Which lines in the items below contain the word "Fuchsbau"? Pick out each one and copy it in full.

### EXERCISE MATERIALS
============================================================
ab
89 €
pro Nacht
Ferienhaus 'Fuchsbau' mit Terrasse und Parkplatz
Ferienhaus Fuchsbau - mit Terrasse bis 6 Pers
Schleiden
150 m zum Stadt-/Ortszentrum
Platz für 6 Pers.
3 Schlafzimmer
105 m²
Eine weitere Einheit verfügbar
============================================================
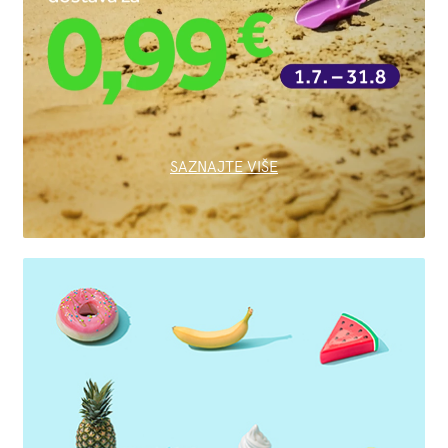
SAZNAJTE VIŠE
============================================================
### TASK RESPONSE
Ferienhaus 'Fuchsbau' mit Terrasse und Parkplatz
Ferienhaus Fuchsbau - mit Terrasse bis 6 Pers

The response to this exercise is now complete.